From the forum thread below, list every distinct username that posted a reply, counting each person once.

TEXT BLOCK =

####

# Chagrin Coho



## MuskieJim (Apr 11, 2007)

Fished the Chagrin this past weekend before the snow melt. Had a surprise catch. My guess is he weighed around 10, but didn't have a scale. The teeth on a coho are HUGE. Sorry about the poor quality photo, it was taken from a friend's camera phone.


----------



## mkormos23 (Nov 29, 2007)

That fish has a whhite mouth and gums, it's a steelhead.
Any coho in the river now would be black, not bright silver.
Salmon spawn in fall and die, I got a couple in NY and they were turning dark in Oct.

But it's a nice steelhead!

Matt


----------



## Salmonid (Apr 14, 2004)

Hard to tell from the picture but Im also leaning towards a steelie, Coho's have a deeply forked tail as well. There are a few taken each year as well as Pinks and Chinooks ibn ohio tribs so alway be on the lookout.

Nice fish man!! A real shiner

Salmonid


----------



## hollandbass (Aug 8, 2007)

thats a steelhead without a doubt


----------



## MuskieJim (Apr 11, 2007)

Like I said, the quality of the photo is crappy. I've caught a ton of steelhead, and this fish was definately different. Had black marking around the mouth, and a really really hooked jaw. More than any steel I've ever caught. But hey, I am no expert. I was told by another gentleman next to us who walked over that it was a coho.

####

SUPPLIED RECORDS =

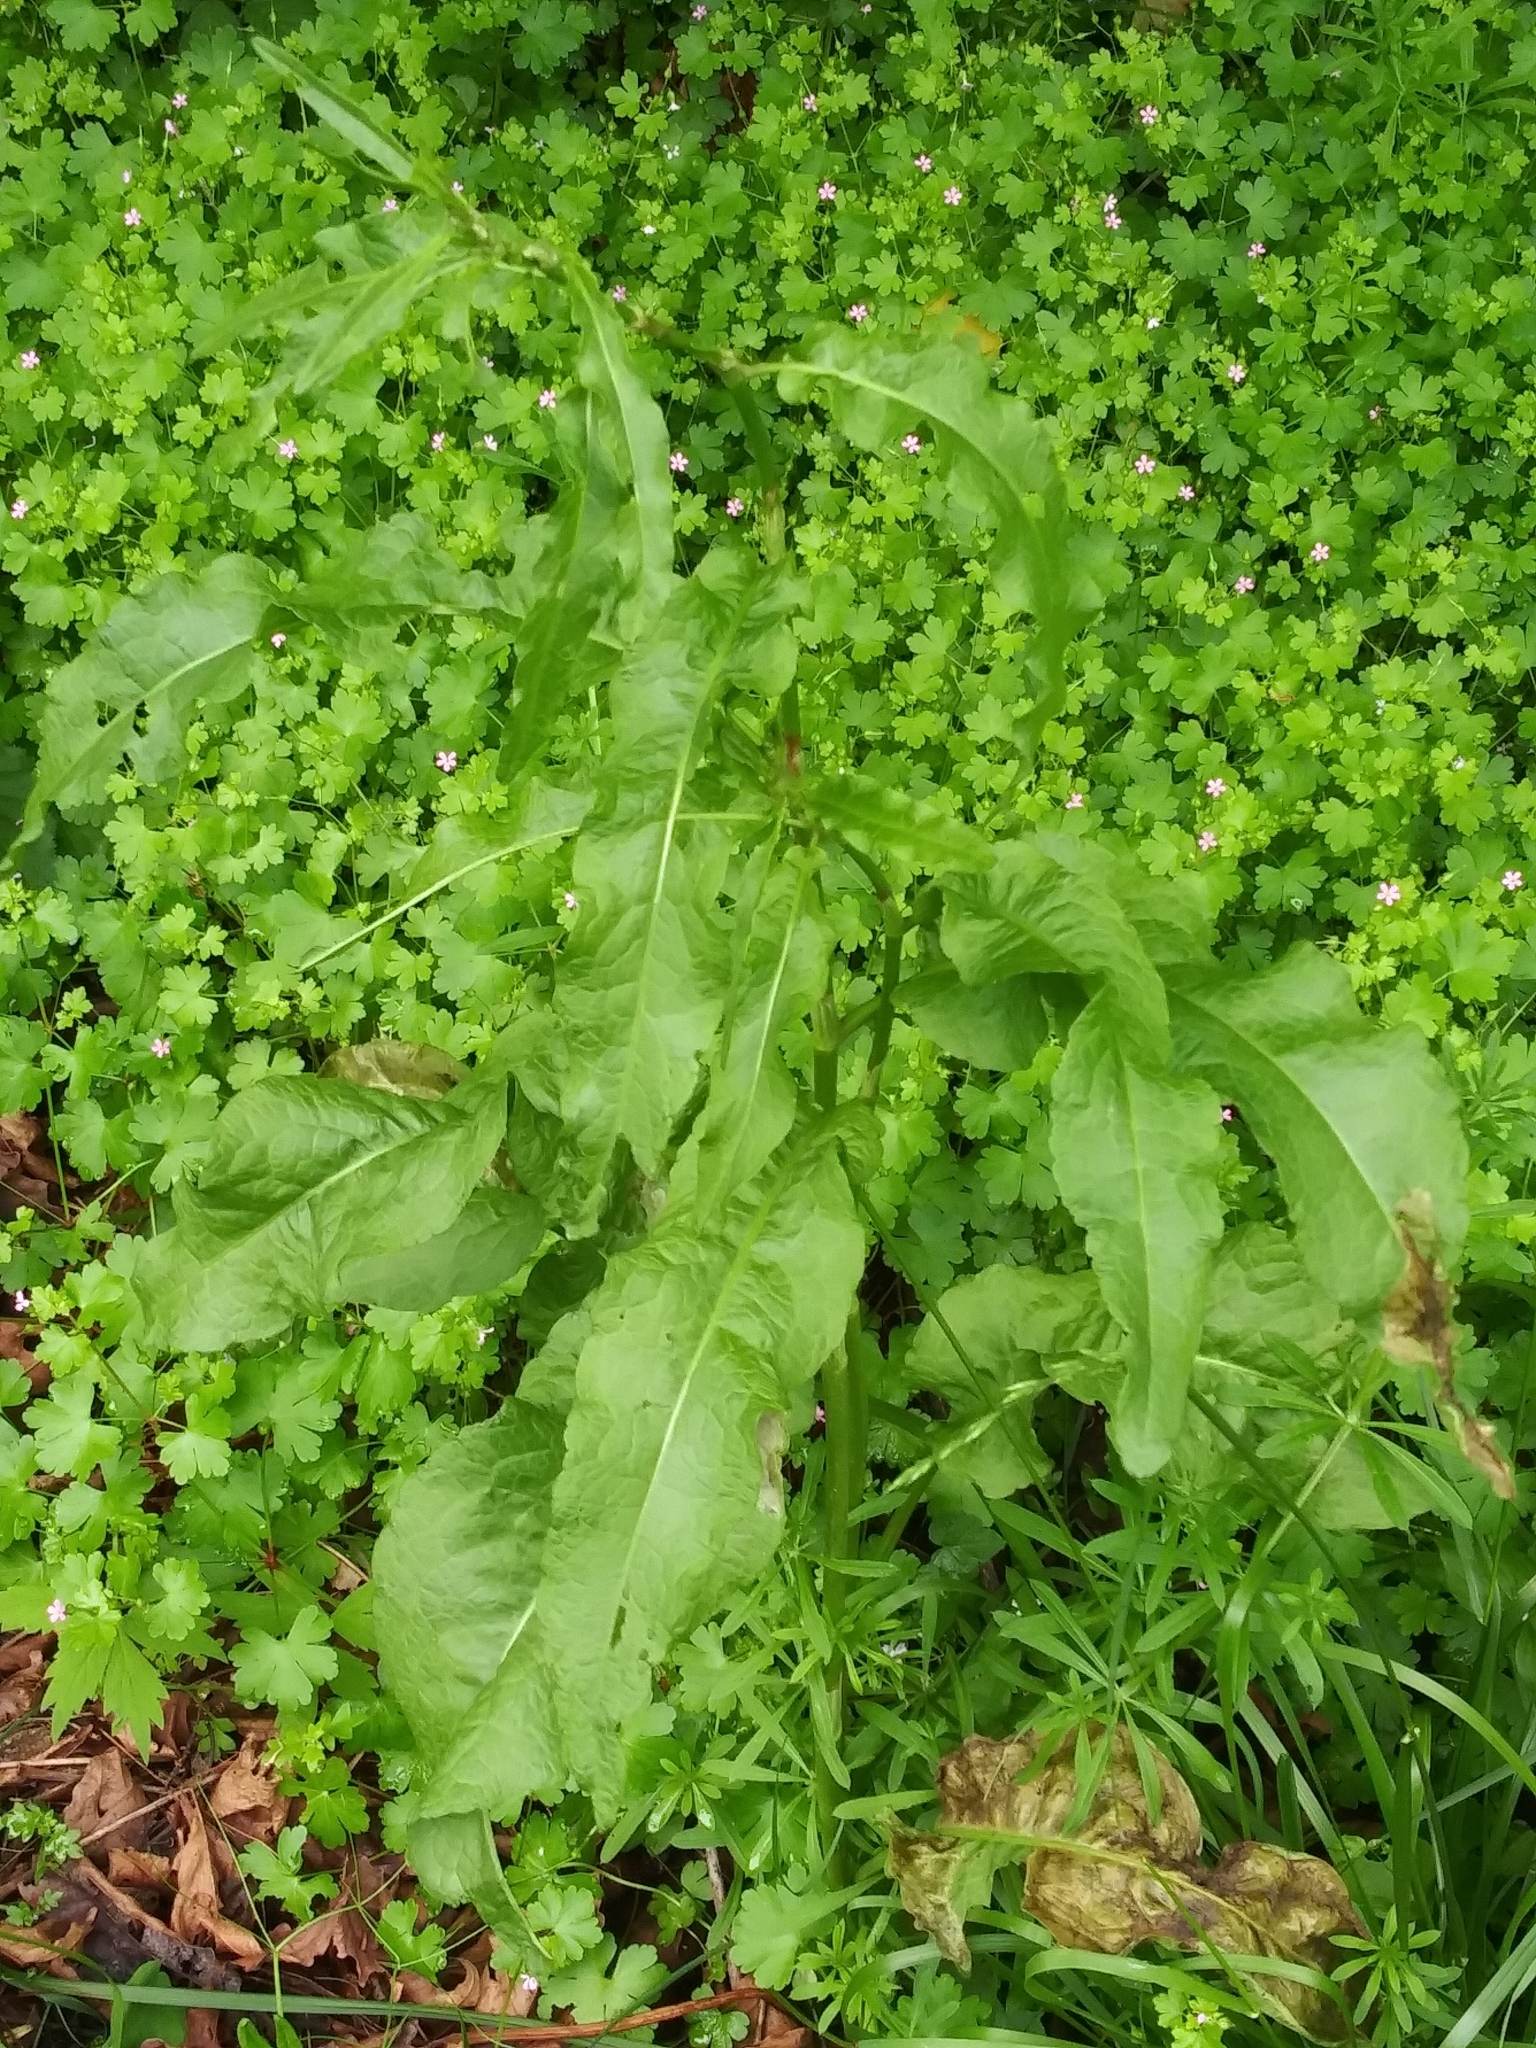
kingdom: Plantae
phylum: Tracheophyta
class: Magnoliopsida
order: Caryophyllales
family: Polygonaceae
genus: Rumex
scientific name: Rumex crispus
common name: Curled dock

####

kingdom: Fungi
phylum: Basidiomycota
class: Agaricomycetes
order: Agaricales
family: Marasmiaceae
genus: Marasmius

####

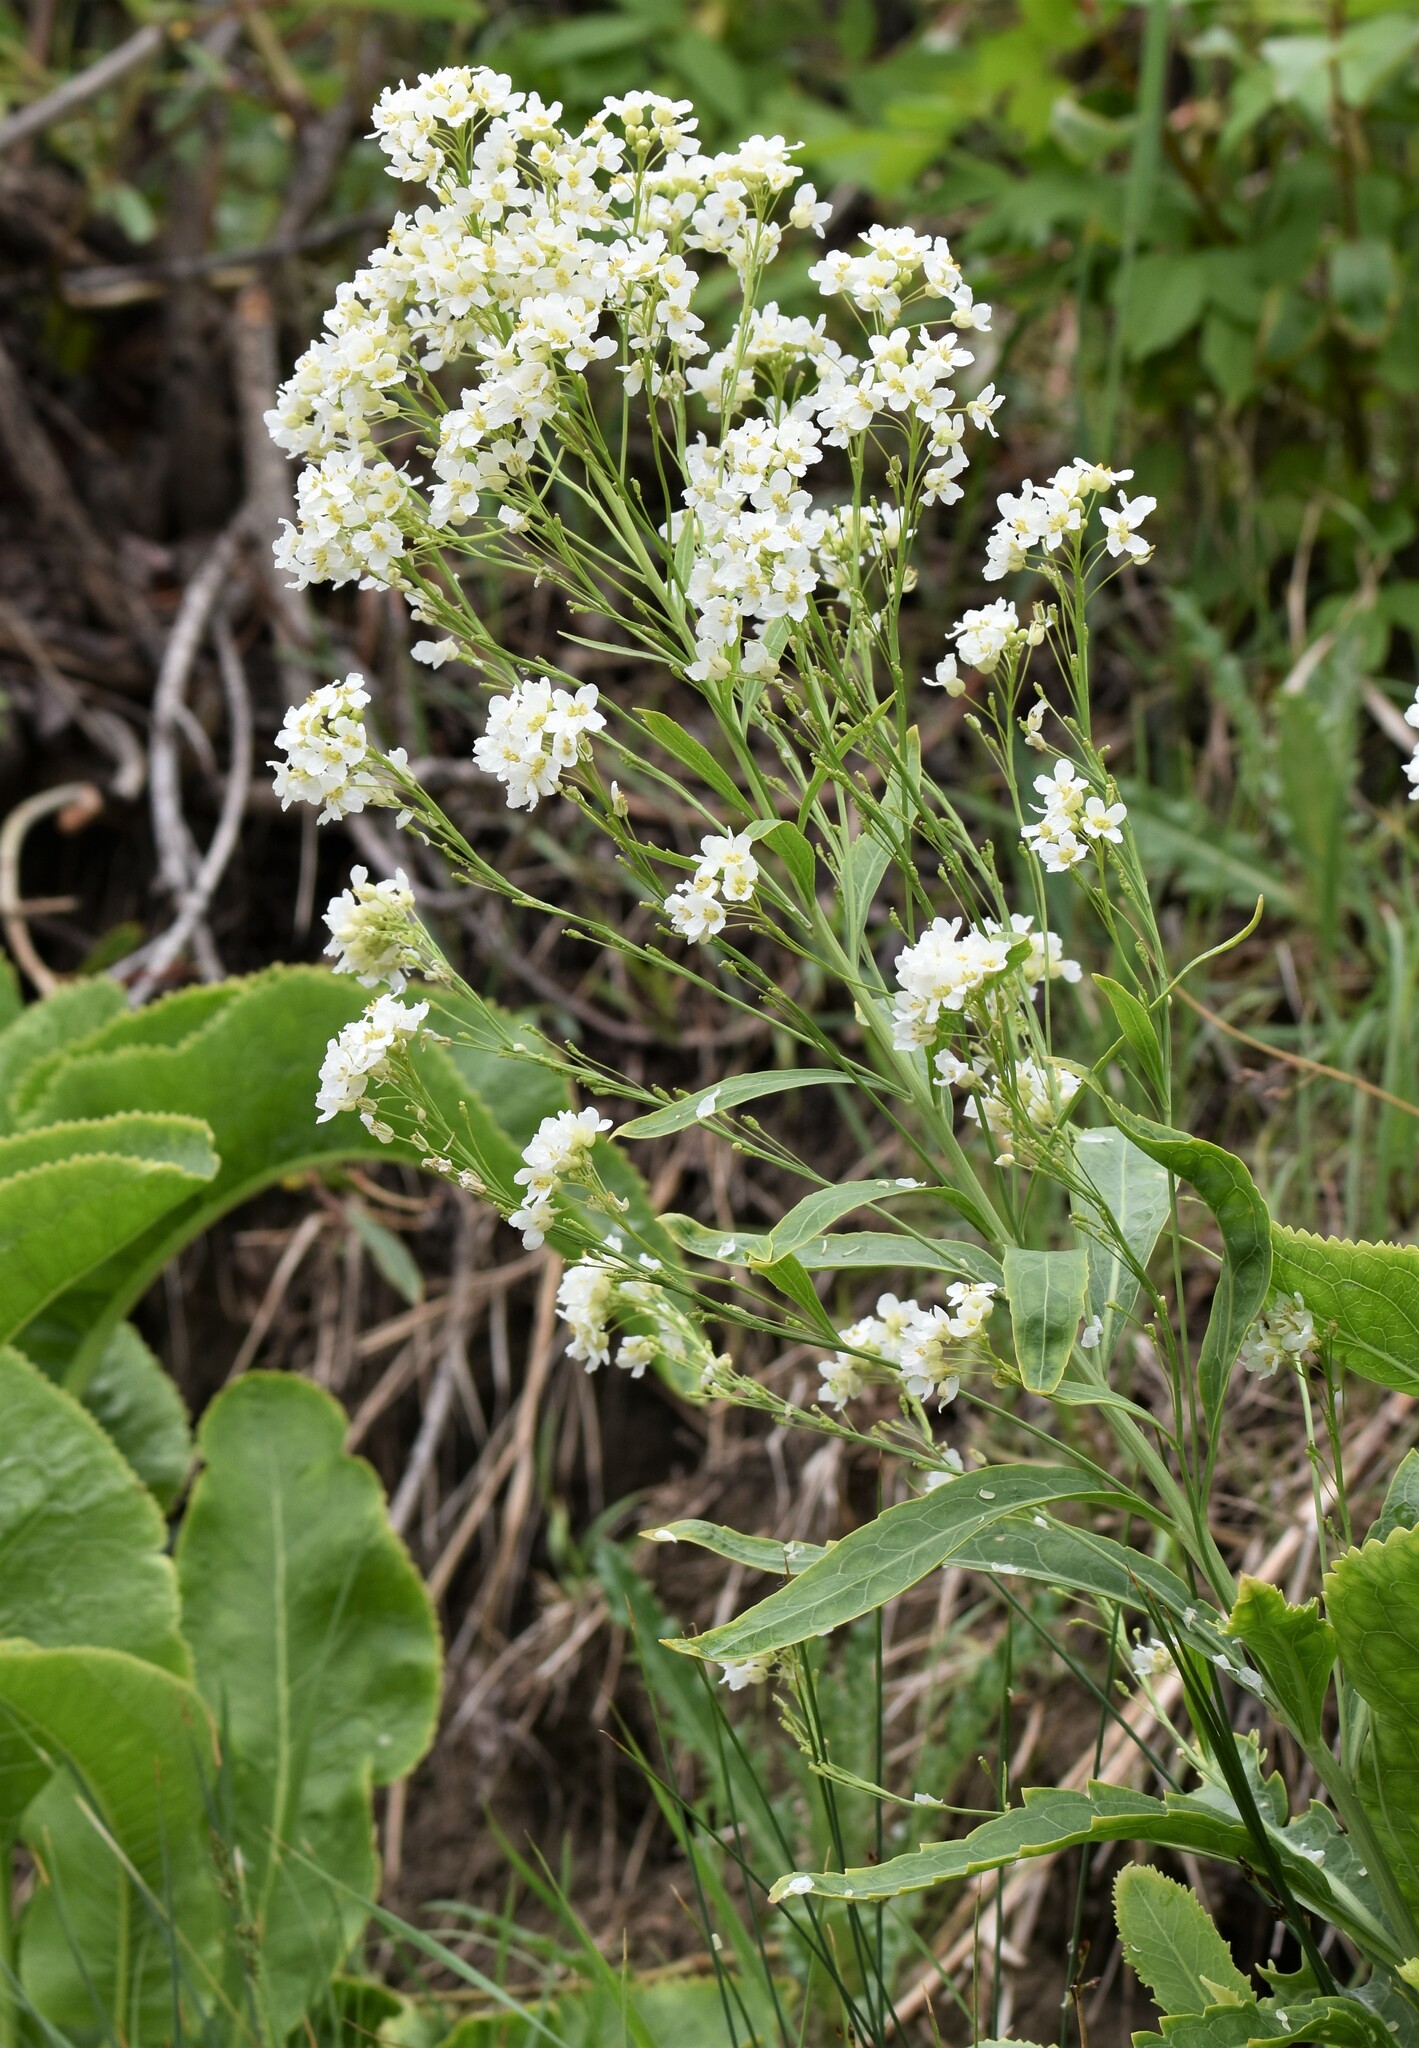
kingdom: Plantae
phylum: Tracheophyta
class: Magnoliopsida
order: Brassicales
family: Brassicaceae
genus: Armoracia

####

ANSWER IN FULL =
MuskieJim, mkormos23, Salmonid, hollandbass